- **INSTRUCTIONS FOR THE TASK**
Put every line of the records below into a numbered list, skipping blank lines and leaving the pictures out.

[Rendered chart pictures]
┌──
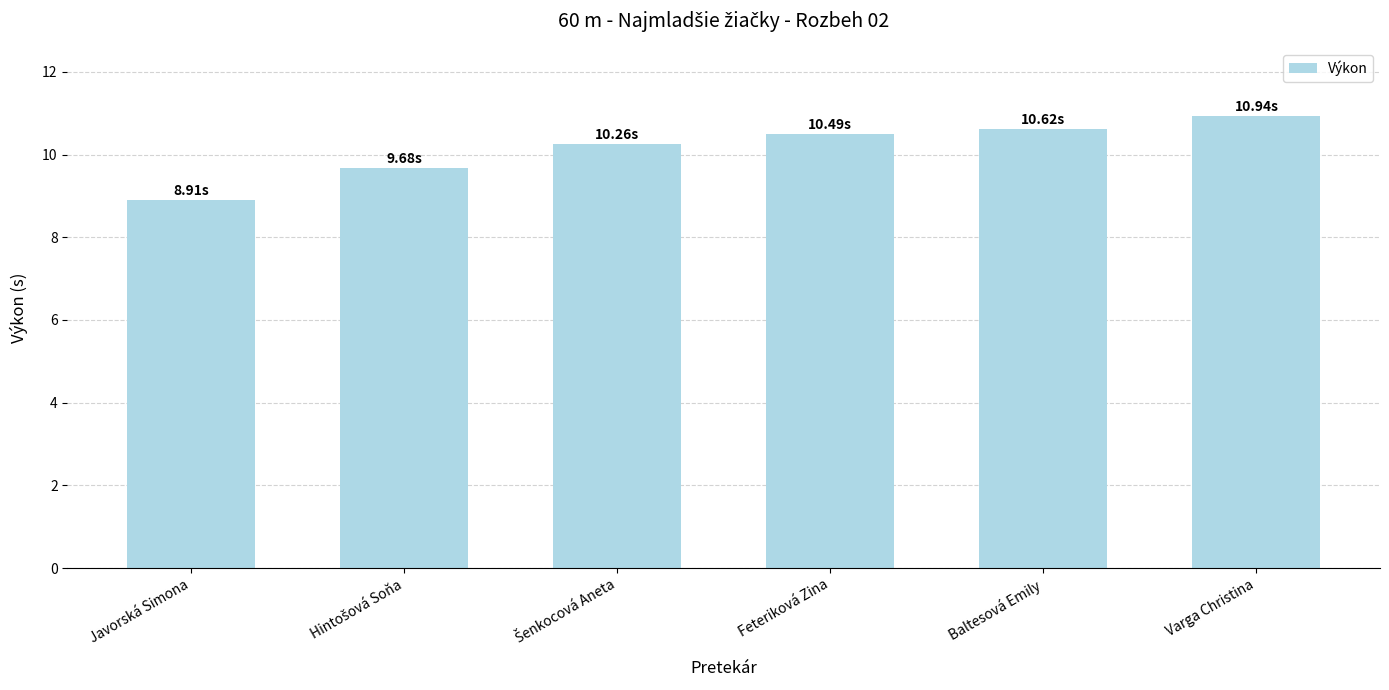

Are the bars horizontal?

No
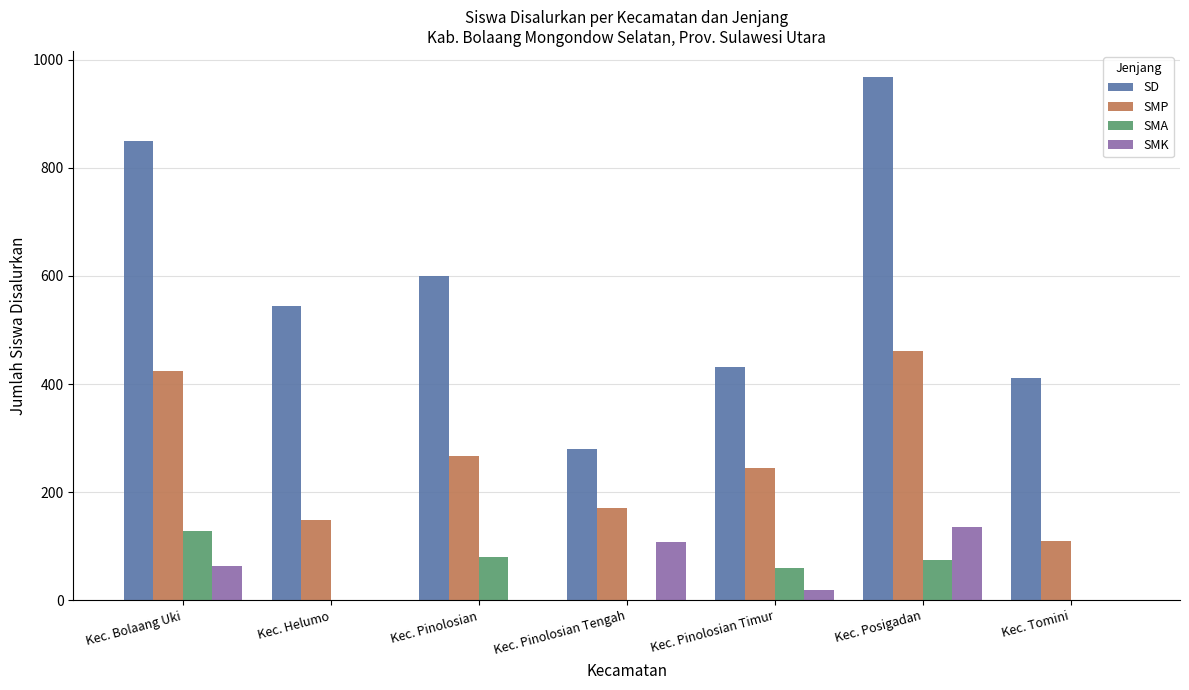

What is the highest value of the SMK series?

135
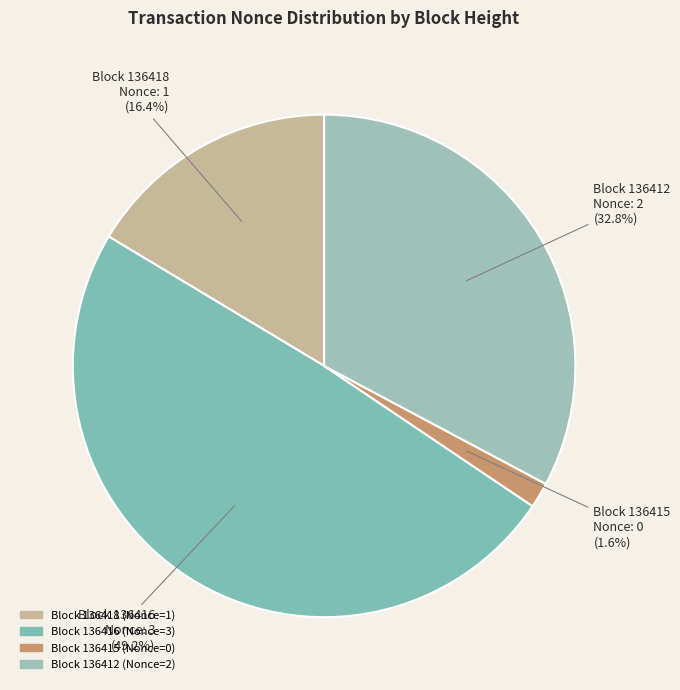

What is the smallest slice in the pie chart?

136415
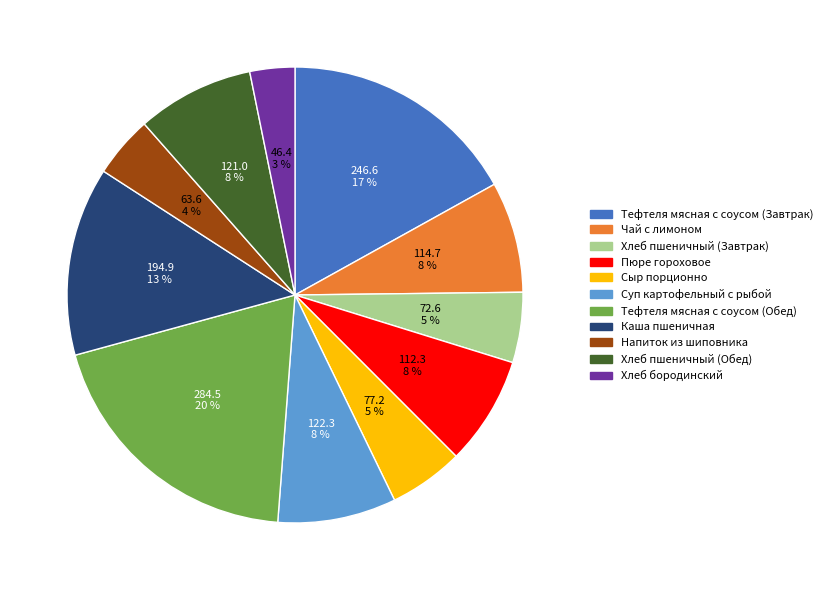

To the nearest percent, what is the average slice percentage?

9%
└──
- **WRITTEN REPLY**
1. Are the bars horizontal?
2. No
3. What is the highest value of the SMK series?
4. 135
5. What is the smallest slice in the pie chart?
6. 136415
7. To the nearest percent, what is the average slice percentage?
8. 9%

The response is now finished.